Barclays had acknowledged on Wednesday that its actions between 2005 and 2009 had fallen "well short of standards".

Investigators say that Barclays' traders lied to make the bank look more secure during the financial crisis and, sometimes—working with traders at other banks—to make a profit.

Who was responsible?

Cameron said: "The whole management team have got some serious questions to answer. Let them answer those questions first.

"Who was responsible? Who was going to take responsibility?
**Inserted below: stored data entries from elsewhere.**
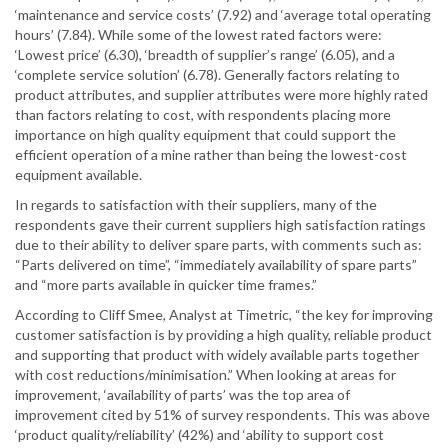
‘maintenance and service costs’ (7.92) and ‘average total operating
hours’ (7.84). While some of the lowest rated factors were:
‘Lowest price’ (6.30), ‘breadth of supplier’s range’ (6.05), and a
‘complete service solution’ (6.78). Generally factors relating to
product attributes, and supplier attributes were more highly rated
than factors relating to cost, with respondents placing more
importance on high quality equipment that could support the
efficient operation of a mine rather than being the lowest-cost
equipment available.
In regards to satisfaction with their suppliers, many of the
respondents gave their current suppliers high satisfaction ratings
due to their ability to deliver spare parts, with comments such as:
“Parts delivered on time”, “immediately availability of spare parts”
and “more parts available in quicker time frames.”
According to Cliff Smee, Analyst at Timetric, “the key for improving
customer satisfaction is by providing a high quality, reliable product
and supporting that product with widely available parts together
with cost reductions/minimisation.” When looking at areas for
improvement, ‘availability of parts’ was the top area of
improvement cited by 51% of survey respondents. This was above
‘product quality/reliability’ (42%) and ‘ability to support cost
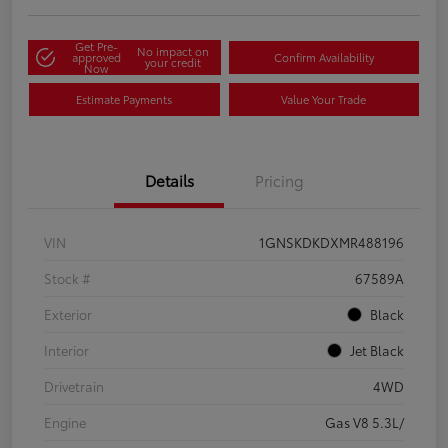
Get Pre-
No impact on
approved
Confirm Availability
your credit
Now
Estimate Payments
Value Your Trade
Details
Pricing
VIN
1GNSKDKDXMR488196
Stock #
67589A
Exterior
Black
Interior
Jet Black
Drivetrain
4WD
Engine
Gas V8 5.3L/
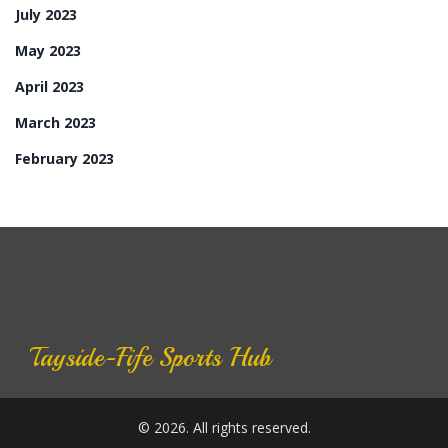
July 2023
May 2023
April 2023
March 2023
February 2023
Tayside-Fife Sports Hub
© 2026. All rights reserved.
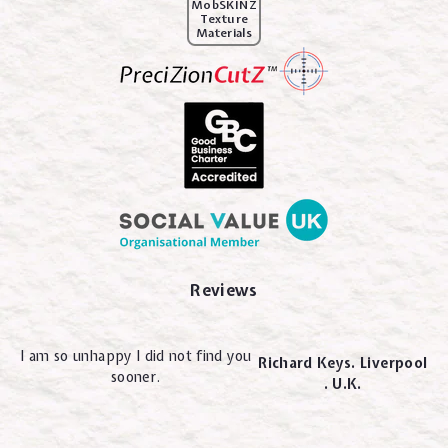
MobSKINZ
Texture
Materials
Reviews
I am so unhappy I did not find you
Richard Keys. Liverpool
sooner.
. U.K.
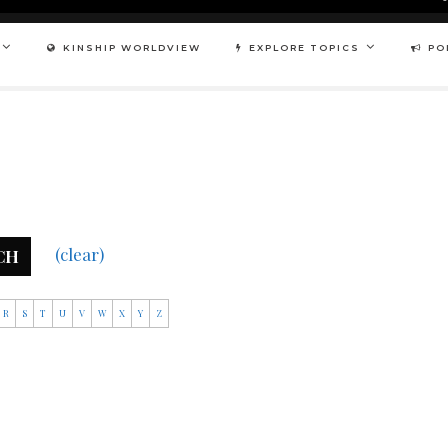
KINSHIP WORLDVIEW
EXPLORE TOPICS
PO
(clear)
CH
R
S
T
U
V
W
X
Y
Z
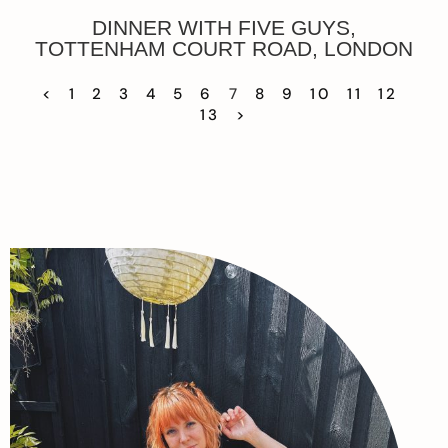
DINNER WITH FIVE GUYS,
TOTTENHAM COURT ROAD, LONDON
<
1
2
3
4
5
6
7
8
9
10
11
12
13
>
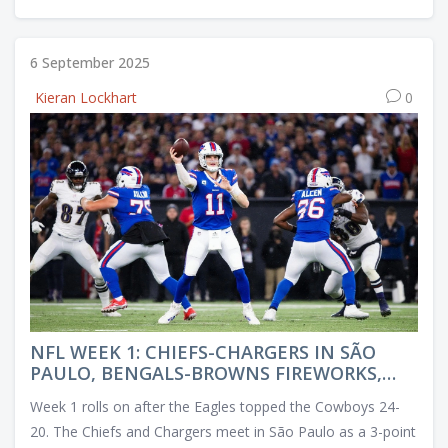
6 September 2025
Kieran Lockhart
0
NFL WEEK 1: CHIEFS-CHARGERS IN SÃO
PAULO, BENGALS-BROWNS FIREWORKS,
AND FANTASY CALLS
Week 1 rolls on after the Eagles topped the Cowboys 24-
20. The Chiefs and Chargers meet in São Paulo as a 3-point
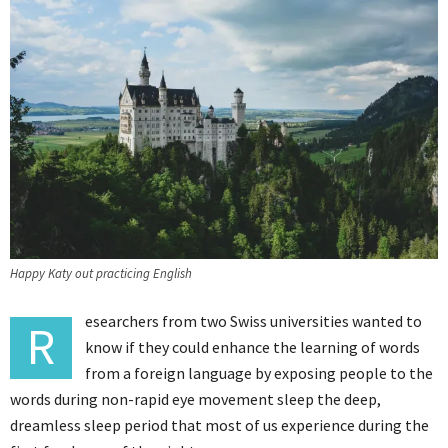
Happy Katy out practicing English
esearchers from two Swiss universities wanted to
R
know if they could enhance the learning of words
from a foreign language by exposing people to the
words during non-rapid eye movement sleep the deep,
dreamless sleep period that most of us experience during the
How are they being held accountable?"

Business Secretary Vince Cable said that while it would be "seriously premature" to decide now whether Mr Diamond should be sacked, he added that the Government did have powers to disqualify directors.

"If the facts suggested action—and obviously we would be subject to legal advice; this is a legal process—then indeed that could well follow," he said.

In a statement to the House of Commons, Chancellor Osborne said: "The FSA report is a shocking indictment of the culture at banks like Barclays in the run-up to the financial crisis."

"Through 2005, 2006 and early 2007 we see evidence of systematic greed at the expense of financial integrity and stability and they knew what they were doing," he said.

Currently fines paid by banks help to bring down the levy other financial firms pay to run the regulator.

The Chancellor said the government is looking to change that to make sure the taxpayer benefits from the fines.

Labour party leader, Ed Miliband, said: "This cannot be about a slap on the wrist.

"The people that have done the wrong thing in this case should face the full force of the law... including criminal prosecutions."

Regulators say that Barclays manipulated how it reported the interest rates at which banks lend to each other to benefit their traders and financial status.

Tracey McDermott, director of enforcement at the FSA, which imposed fines alongside the US financial regulator, told the BBC that "we need to look at each case on its own particular facts but the initial indications are that Barclays was not the only firm that was involved in this."